Cigarette Smoke Extract-Induced Necroptosis Causes Mitochondrial DNA Release and Inflammation of Bronchial Epithelial Cells.

PURPOSE

Chronic obstructive pulmonary disease (COPD) is characterized by airway inflammation and structural changes in the lungs, including emphysema. Cigarette smoke exposure induces mitochondrial damage, necroptosis-mediated pulmonary epithelial cell death, and emphysematous changes. However, the association between these events and airway inflammation remains unclear. Here, we focused on mitochondrial DNA (mtDNA) as a second messenger linking mitochondrial damage to airway inflammation, aiming to elucidate the mechanisms underlying extracellular mtDNA release and its role in airway inflammation.

METHODS

Human bronchial epithelial BEAS-2B cells were exposed to cigarette smoke extract and the release of mtDNA into the cytoplasm and extracellular space was examined. Real-time polymerase chain reaction was used to measure mtDNA levels. To examine the involvement of necroptosis, a necroptosis inhibitor (Nec-1) and mitochondria-targeted antioxidant (MitoQ) were used. To evaluate the inflammatory response induced by extracellular mtDNA, we quantified the levels of specific cytokines-interleukin (IL)-6 and IL-8-in the cell culture supernatants after mtDNA transfection, as these mediators are widely accepted as key markers of inflammation in bronchial epithelial cells.

RESULTS

Cigarette smoke extract treatment induced the translocation of mtDNA from the mitochondria to the cytoplasm in BEAS-2B cells, followed by its extracellular release. Nec-1 and MitoQ inhibited the extracellular release of mtDNA without affecting its cytoplasmic translocation.

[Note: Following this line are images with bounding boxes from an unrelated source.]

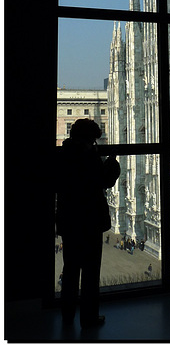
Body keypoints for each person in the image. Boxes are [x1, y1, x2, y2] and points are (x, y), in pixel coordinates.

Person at [55, 118, 120, 329]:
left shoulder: (62, 155)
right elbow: (104, 181)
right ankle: (89, 317)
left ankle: (67, 314)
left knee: (71, 269)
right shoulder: (86, 157)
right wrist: (111, 162)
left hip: (69, 219)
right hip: (89, 220)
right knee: (91, 272)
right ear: (90, 139)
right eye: (93, 139)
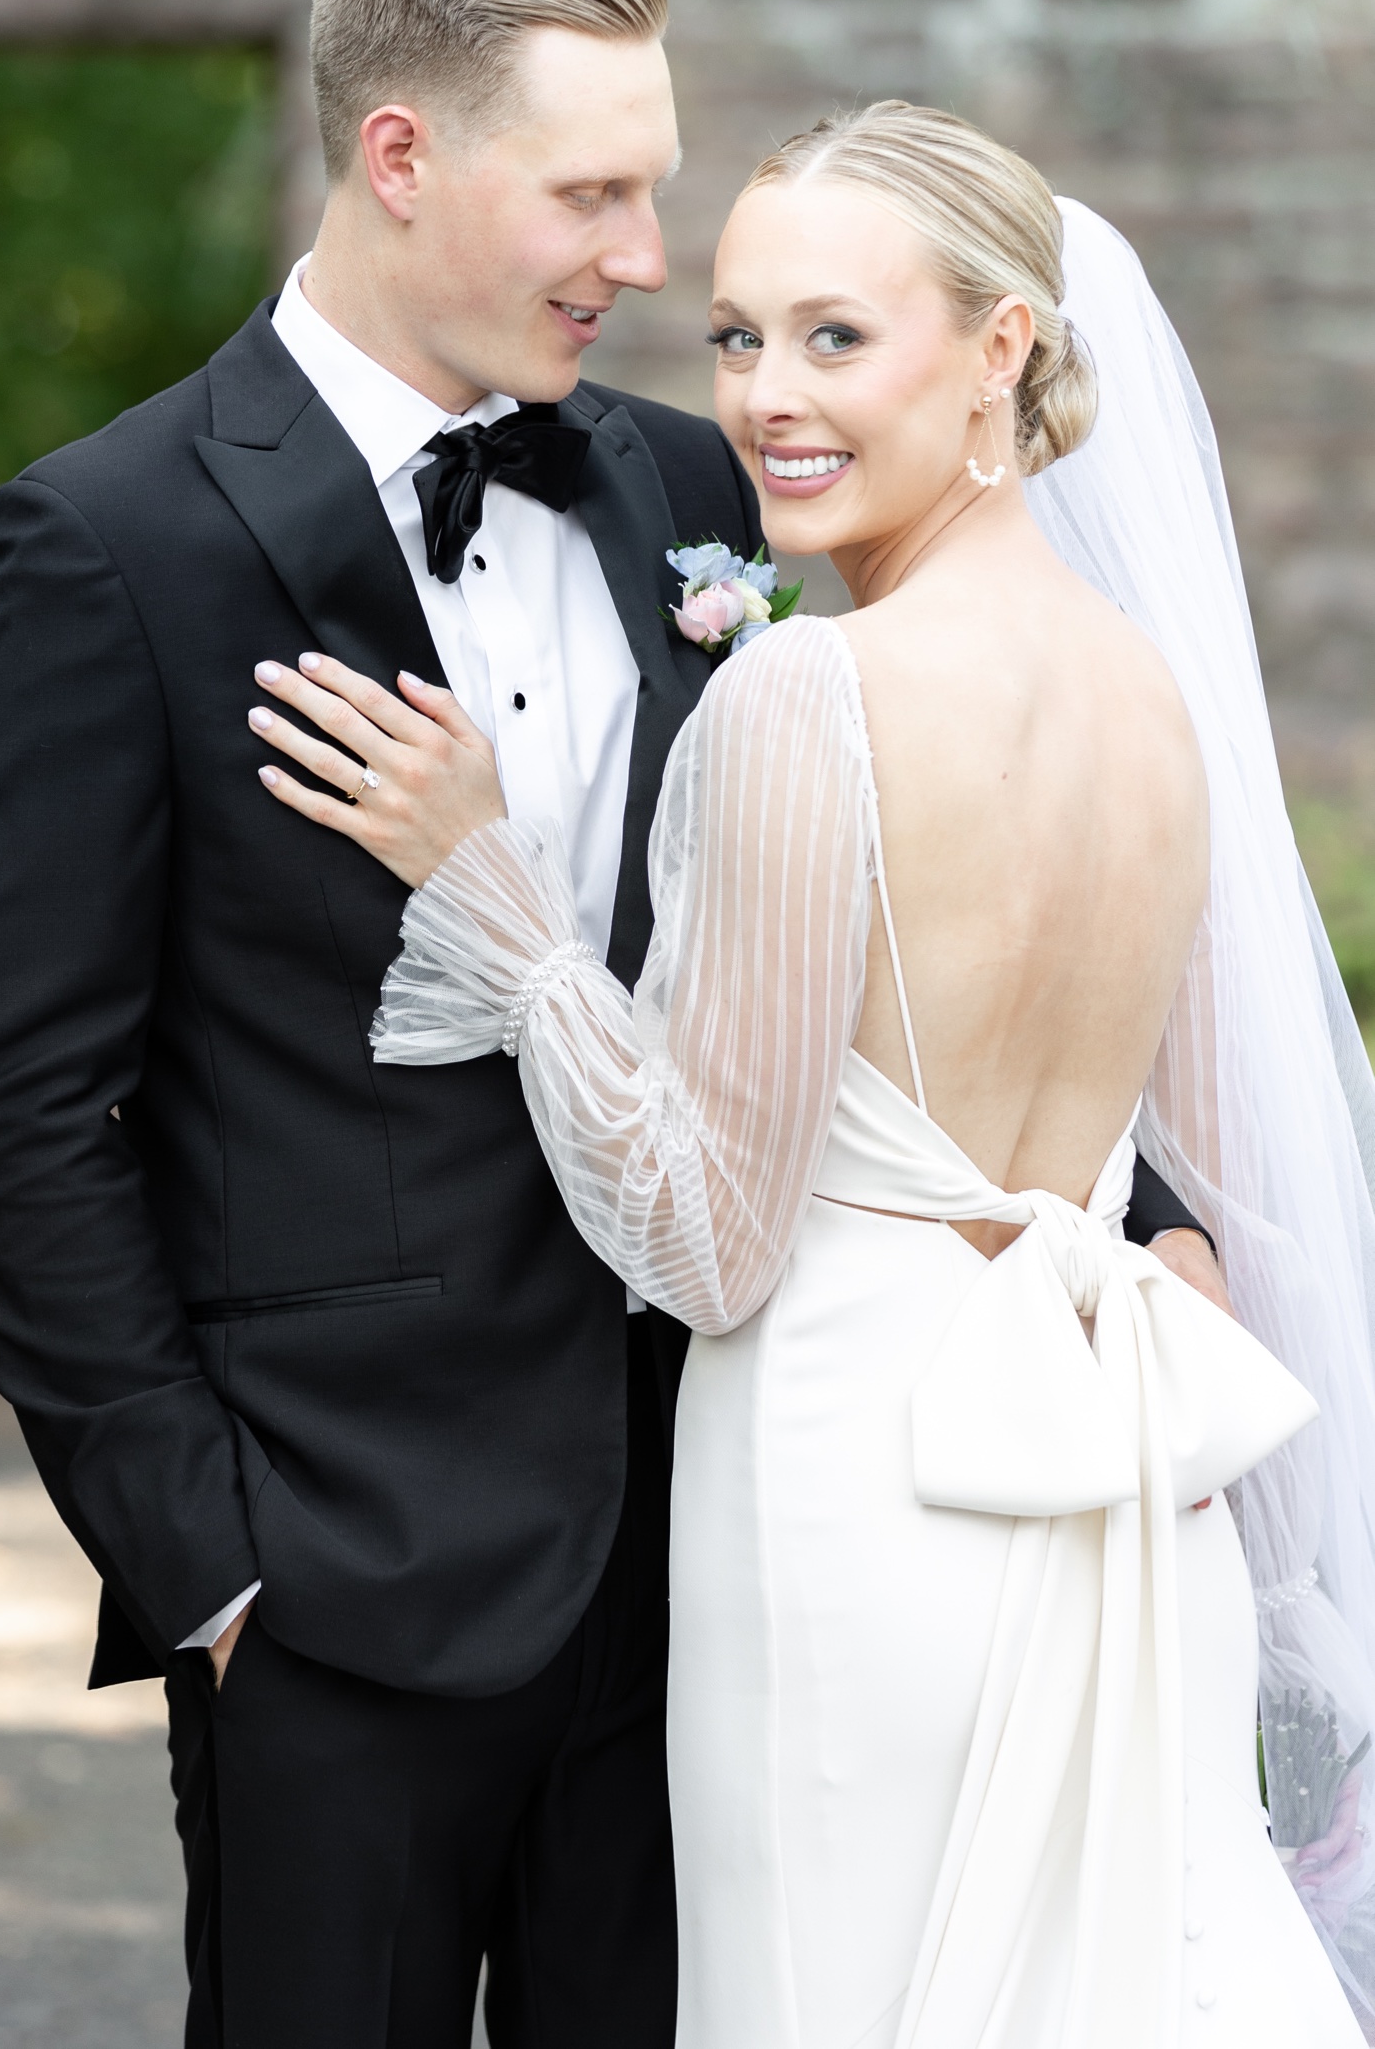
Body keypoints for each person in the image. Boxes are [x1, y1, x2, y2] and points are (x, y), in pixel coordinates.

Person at [0, 0, 1218, 2048]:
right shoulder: (109, 543)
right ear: (403, 157)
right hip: (335, 1588)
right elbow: (25, 1108)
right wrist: (207, 1566)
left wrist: (1121, 1205)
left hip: (724, 1554)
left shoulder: (698, 493)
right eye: (596, 194)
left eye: (657, 192)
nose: (646, 258)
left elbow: (890, 917)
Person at [256, 103, 1375, 2045]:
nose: (770, 396)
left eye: (837, 338)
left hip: (867, 1494)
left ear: (1004, 348)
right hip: (1121, 1485)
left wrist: (499, 909)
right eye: (739, 336)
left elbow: (701, 1238)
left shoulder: (806, 691)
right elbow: (1190, 1159)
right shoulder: (1160, 695)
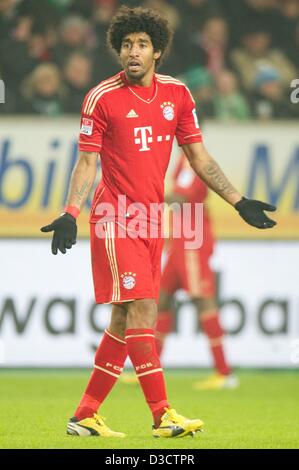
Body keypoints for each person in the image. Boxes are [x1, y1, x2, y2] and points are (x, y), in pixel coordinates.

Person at [41, 6, 277, 438]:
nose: (133, 51)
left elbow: (199, 157)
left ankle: (85, 414)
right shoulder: (101, 97)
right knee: (144, 308)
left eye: (142, 44)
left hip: (153, 221)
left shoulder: (178, 95)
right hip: (116, 218)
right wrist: (71, 212)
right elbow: (87, 162)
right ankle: (162, 414)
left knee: (121, 320)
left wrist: (238, 200)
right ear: (118, 51)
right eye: (126, 44)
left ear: (158, 52)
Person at [155, 152, 238, 390]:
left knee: (203, 301)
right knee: (161, 300)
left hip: (193, 239)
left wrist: (146, 193)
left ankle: (224, 373)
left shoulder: (196, 160)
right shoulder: (184, 159)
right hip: (181, 240)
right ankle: (149, 371)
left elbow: (180, 199)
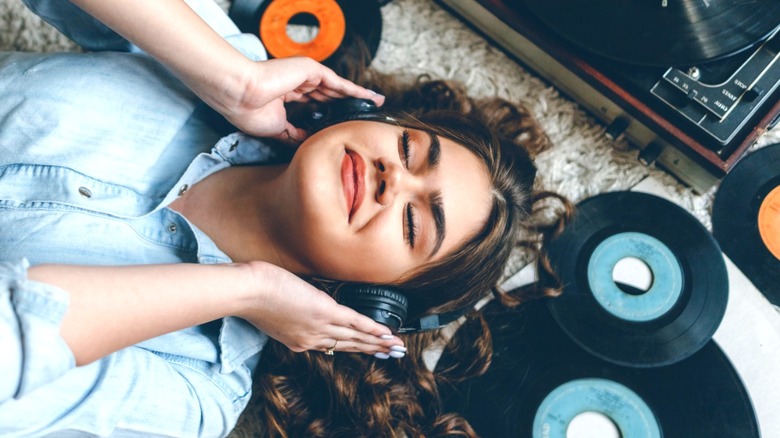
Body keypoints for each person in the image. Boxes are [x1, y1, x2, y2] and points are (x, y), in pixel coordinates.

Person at [0, 1, 570, 436]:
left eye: (413, 225)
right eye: (408, 149)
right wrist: (234, 77)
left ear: (372, 303)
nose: (392, 179)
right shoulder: (232, 71)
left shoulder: (194, 393)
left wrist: (248, 288)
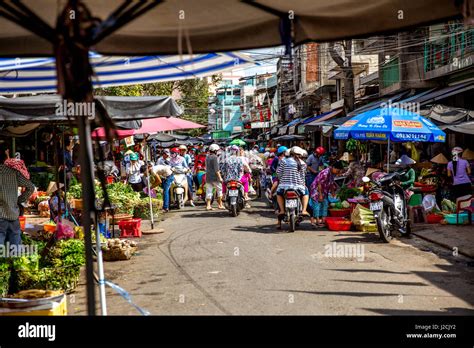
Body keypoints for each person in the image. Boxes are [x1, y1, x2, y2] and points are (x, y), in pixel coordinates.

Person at [0, 162, 35, 247]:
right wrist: (19, 200)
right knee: (15, 249)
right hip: (13, 214)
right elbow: (31, 187)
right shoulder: (13, 172)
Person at [275, 146, 310, 221]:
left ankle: (282, 210)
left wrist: (281, 179)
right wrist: (303, 184)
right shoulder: (303, 163)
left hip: (284, 186)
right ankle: (304, 210)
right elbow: (303, 176)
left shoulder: (284, 161)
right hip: (299, 187)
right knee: (306, 192)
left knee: (278, 193)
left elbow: (278, 173)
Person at [309, 160, 344, 227]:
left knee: (325, 204)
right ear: (333, 167)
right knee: (317, 205)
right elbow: (319, 184)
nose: (337, 172)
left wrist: (333, 192)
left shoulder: (332, 173)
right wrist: (320, 195)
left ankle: (323, 221)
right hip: (316, 190)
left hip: (324, 190)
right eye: (337, 171)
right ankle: (317, 221)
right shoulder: (325, 173)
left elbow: (331, 183)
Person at [205, 144, 224, 210]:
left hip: (208, 176)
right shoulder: (215, 157)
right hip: (215, 177)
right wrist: (220, 178)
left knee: (209, 191)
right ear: (215, 150)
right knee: (219, 190)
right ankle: (220, 205)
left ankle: (208, 205)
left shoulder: (207, 157)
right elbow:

Introducing mtDNA into BEAS-2B cells markedly elevated IL-6 and IL-8 levels, indicating that mtDNA may play a pro-inflammatory role.

CONCLUSION

Necroptosis facilitated the release of extracellular mtDNA after cigarette smoke extract exposure, establishing a connection between mitochondrial damage and airway inflammation. mtDNA acted as a pro-inflammatory mediator by inducing cytokine production in pulmonary epithelial cells. These findings suggest that targeting necroptosis could offer a novel therapeutic strategy for COPD by addressing both airway inflammation and structural lung damage.